Roman prefect Pontius Pilate washed his hands to show that he was not responsible for the death of Jesus, while his soldiers crucified Jesus and cast lots for his garments. But unlike Pontius Pilate, the allegations regarding campaign funds have left President Park Geun-hye nowhere to hide.

Her biggest responsibility is not just that of political rhetoric, but substantial truth. This allegation could be associated with her forever. It is something she has called upon herself. When her approval ratings plummeted following revelations concerning a leaked Blue House report, she resorted to “prosecution politics,” only to be caught in her own trap.

At this juncture, I wonder if she really has to go abroad on April 16. If she must, she has a few days in Korea and she must do two things during that time. First, she needs to show us what has really changed since the tragedy. She must admit that she has neglected and condoned long-standing evils on her watch.

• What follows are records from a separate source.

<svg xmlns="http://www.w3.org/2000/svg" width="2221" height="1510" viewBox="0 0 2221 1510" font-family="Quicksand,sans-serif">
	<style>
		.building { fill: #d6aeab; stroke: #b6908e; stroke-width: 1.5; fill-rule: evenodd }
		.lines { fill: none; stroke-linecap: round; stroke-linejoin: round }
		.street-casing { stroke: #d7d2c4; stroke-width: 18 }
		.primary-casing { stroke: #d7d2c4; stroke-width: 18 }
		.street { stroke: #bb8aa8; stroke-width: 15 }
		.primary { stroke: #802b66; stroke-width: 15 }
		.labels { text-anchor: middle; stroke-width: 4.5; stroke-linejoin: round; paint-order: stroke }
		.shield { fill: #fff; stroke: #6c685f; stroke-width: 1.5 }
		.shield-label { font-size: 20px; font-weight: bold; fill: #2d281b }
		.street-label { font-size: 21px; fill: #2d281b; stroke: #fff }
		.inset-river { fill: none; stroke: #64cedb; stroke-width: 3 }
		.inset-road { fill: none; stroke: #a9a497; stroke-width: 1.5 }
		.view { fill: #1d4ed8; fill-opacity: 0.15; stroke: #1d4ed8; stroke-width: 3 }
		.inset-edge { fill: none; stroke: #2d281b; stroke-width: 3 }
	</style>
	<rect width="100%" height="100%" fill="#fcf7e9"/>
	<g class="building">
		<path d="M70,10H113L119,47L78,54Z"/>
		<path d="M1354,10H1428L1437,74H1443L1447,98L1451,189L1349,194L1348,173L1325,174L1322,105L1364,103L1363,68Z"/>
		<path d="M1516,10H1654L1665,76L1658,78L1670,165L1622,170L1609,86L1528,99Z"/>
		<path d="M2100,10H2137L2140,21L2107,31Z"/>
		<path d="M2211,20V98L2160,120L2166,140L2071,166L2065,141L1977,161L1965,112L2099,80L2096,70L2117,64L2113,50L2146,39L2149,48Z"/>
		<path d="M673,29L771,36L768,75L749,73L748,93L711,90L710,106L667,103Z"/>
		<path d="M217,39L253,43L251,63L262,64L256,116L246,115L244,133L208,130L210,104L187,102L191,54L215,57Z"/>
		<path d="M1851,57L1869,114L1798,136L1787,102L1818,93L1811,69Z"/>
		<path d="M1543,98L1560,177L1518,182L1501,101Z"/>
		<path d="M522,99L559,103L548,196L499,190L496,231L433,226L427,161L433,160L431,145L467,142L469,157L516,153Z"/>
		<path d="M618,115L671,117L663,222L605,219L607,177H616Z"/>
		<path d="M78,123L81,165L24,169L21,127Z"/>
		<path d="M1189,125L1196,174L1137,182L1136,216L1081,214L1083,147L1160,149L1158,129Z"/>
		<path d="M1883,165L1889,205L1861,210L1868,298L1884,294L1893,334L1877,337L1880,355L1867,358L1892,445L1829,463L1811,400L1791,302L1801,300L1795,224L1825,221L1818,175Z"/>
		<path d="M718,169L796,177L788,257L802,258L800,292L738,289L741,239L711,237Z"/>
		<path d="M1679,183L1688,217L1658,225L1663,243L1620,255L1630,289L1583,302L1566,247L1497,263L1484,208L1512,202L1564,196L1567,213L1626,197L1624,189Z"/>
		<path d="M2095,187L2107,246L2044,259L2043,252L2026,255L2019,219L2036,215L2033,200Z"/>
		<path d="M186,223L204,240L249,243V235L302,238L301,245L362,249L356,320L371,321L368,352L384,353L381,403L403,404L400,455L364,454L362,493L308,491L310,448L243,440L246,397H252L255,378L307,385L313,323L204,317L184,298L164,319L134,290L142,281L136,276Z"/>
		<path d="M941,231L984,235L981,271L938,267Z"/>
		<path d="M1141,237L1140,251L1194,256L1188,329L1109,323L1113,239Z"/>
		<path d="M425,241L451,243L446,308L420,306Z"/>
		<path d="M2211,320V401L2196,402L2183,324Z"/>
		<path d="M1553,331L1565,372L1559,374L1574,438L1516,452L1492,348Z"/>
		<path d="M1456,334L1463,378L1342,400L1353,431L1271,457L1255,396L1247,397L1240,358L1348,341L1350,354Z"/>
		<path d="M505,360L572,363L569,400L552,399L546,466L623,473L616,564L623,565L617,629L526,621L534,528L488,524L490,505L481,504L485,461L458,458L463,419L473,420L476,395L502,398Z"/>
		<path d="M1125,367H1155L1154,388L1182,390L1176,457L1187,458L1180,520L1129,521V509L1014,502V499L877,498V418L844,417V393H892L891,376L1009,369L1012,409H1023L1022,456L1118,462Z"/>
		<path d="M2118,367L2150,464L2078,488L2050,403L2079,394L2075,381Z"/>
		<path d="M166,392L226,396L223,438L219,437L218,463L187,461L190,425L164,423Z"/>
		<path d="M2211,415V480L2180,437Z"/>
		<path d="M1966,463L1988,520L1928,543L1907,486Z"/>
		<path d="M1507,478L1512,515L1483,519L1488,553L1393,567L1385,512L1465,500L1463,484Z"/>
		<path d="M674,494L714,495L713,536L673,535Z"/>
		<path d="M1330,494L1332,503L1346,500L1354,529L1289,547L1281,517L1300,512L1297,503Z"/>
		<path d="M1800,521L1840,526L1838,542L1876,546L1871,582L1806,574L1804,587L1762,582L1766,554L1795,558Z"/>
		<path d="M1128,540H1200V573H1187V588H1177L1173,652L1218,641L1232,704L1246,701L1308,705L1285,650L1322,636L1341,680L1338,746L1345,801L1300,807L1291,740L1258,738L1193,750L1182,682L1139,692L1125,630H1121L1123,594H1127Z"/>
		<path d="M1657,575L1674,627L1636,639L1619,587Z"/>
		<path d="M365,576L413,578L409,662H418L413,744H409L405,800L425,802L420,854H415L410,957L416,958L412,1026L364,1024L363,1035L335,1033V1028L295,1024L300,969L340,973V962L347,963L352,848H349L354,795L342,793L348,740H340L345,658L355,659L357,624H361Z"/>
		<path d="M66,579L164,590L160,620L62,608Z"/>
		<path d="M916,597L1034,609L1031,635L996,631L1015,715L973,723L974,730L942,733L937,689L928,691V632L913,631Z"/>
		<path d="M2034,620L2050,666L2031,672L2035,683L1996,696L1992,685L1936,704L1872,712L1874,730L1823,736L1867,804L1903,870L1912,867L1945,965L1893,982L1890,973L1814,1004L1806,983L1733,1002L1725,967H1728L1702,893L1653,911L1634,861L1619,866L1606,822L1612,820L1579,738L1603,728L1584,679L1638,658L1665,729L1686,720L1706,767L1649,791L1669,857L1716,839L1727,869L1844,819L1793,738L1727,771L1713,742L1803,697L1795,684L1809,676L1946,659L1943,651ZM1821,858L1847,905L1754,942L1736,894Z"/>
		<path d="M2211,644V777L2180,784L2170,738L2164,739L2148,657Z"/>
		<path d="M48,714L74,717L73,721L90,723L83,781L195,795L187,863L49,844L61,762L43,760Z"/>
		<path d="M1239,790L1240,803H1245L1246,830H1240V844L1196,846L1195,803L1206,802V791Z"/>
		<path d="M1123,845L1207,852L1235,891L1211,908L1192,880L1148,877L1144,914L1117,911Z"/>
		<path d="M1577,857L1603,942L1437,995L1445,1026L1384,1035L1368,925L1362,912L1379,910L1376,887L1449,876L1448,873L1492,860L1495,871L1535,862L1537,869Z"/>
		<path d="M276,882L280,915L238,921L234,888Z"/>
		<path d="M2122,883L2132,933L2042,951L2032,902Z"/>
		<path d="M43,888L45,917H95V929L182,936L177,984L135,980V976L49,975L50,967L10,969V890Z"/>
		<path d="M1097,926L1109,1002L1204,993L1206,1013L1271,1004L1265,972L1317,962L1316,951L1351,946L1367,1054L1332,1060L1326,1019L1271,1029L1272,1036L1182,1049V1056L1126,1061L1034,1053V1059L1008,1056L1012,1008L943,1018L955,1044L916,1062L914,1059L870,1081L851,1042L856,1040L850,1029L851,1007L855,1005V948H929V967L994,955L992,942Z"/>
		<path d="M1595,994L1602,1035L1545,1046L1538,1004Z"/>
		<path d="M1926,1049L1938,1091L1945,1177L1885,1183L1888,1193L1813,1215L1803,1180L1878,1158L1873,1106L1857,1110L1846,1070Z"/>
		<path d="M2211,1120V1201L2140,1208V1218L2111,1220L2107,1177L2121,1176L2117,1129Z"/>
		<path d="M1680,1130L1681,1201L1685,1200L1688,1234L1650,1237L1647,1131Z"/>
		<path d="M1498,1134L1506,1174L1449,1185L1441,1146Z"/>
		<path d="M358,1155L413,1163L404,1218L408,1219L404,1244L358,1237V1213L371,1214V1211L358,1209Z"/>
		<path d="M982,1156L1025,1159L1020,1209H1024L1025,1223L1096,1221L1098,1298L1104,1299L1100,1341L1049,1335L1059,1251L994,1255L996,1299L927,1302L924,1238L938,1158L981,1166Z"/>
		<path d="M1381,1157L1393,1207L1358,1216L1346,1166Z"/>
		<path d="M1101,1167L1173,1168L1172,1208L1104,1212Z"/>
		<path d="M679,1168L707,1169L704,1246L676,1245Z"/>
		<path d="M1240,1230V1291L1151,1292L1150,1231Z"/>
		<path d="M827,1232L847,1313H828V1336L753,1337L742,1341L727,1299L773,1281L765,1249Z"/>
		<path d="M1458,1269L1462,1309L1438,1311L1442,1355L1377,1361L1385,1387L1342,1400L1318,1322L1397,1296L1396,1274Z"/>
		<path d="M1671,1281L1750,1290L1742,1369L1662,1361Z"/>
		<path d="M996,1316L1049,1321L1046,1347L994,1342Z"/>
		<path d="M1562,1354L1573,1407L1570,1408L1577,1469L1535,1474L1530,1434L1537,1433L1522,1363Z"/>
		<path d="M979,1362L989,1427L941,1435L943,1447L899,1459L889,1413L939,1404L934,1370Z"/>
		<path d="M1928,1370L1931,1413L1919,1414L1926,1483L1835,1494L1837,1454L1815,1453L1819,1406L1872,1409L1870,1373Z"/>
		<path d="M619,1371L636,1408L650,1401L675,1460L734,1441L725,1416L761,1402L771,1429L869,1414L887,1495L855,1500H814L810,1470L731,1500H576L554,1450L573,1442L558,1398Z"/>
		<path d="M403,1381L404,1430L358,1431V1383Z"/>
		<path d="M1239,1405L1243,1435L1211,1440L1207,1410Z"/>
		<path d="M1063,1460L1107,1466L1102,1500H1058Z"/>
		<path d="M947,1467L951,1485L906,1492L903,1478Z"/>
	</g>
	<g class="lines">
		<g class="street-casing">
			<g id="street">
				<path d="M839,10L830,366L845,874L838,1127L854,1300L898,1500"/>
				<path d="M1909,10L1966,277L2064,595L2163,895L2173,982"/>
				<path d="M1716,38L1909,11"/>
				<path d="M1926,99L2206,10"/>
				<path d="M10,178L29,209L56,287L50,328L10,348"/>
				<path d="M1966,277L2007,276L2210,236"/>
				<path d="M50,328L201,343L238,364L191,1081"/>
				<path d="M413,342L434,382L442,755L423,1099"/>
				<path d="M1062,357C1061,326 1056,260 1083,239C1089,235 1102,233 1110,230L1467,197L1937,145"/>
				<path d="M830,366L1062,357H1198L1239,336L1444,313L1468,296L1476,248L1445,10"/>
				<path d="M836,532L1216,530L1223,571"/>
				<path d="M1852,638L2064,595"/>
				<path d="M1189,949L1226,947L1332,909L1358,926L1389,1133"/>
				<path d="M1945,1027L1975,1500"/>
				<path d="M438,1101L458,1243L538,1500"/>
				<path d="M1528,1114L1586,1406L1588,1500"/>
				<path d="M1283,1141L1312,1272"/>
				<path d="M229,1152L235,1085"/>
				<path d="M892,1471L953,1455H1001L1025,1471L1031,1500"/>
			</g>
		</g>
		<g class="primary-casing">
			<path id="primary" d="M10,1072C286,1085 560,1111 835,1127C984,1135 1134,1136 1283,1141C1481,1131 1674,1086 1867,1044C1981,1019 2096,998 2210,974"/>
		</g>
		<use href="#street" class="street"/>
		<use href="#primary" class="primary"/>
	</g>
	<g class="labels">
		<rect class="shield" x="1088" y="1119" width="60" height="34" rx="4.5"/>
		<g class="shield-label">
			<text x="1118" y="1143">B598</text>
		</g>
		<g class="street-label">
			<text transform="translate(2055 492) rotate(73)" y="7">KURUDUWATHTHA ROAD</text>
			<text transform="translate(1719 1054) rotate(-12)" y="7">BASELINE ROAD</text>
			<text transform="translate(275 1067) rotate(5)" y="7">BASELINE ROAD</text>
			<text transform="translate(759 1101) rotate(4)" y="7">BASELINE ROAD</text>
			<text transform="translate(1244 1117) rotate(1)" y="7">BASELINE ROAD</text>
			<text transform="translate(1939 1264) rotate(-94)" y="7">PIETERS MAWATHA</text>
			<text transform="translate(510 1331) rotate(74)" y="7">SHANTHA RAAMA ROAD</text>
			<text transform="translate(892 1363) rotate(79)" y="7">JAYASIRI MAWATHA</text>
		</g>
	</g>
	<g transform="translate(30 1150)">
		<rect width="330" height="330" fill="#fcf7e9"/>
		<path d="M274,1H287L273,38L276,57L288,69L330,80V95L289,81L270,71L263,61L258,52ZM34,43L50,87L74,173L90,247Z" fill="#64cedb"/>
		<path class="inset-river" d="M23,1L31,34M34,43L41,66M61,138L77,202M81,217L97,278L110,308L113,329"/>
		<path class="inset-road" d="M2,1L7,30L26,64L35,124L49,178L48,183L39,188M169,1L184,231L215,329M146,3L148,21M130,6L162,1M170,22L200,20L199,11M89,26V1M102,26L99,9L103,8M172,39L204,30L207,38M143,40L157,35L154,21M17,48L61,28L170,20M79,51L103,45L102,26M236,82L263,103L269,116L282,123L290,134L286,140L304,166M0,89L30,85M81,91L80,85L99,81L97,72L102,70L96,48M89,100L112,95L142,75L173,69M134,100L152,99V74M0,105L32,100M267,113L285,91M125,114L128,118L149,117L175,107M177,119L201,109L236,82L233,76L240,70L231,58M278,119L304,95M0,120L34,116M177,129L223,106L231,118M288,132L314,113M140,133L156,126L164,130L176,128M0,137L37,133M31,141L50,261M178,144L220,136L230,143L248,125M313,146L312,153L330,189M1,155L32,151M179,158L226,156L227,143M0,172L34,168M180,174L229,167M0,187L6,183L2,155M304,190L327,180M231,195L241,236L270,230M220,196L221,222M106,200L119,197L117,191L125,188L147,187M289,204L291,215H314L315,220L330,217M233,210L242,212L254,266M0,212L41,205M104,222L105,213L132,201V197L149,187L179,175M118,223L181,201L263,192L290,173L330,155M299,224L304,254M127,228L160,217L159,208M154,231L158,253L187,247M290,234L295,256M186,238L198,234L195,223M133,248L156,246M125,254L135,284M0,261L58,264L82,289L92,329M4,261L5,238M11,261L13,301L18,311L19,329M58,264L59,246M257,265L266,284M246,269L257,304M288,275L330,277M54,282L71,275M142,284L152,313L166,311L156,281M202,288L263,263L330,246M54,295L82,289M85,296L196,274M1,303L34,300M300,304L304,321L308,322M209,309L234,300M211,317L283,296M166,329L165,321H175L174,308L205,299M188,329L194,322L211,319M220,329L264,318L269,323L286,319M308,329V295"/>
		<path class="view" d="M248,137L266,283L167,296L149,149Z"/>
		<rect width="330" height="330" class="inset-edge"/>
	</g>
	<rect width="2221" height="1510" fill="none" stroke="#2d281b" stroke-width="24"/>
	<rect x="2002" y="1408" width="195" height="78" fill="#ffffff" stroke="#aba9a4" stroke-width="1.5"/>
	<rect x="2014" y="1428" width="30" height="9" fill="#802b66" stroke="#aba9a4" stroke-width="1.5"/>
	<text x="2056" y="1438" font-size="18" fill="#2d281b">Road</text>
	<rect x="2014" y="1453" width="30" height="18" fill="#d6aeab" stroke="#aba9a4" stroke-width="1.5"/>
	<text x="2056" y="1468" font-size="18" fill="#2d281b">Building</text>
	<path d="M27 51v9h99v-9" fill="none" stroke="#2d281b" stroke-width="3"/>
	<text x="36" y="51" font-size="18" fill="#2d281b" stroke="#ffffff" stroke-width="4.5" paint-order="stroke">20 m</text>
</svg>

Second, she should personally declare her intention to reveal the truth about Sung Wan-jong.

Does President Park really want the truth revealed? Unless she assures us personally, I would bet she doesn’t. If they are not confident, our independent counsel should be named.

A year ago, the president’s absence for several hours in the aftermath of the sinking remained unexplained. President Park’s last golden opportunity is within the next 72 hours, and for her, silence is not golden.

JoongAng Ilbo, April 13, Page 30

*The author is the national news editor for the JoongAng Ilbo.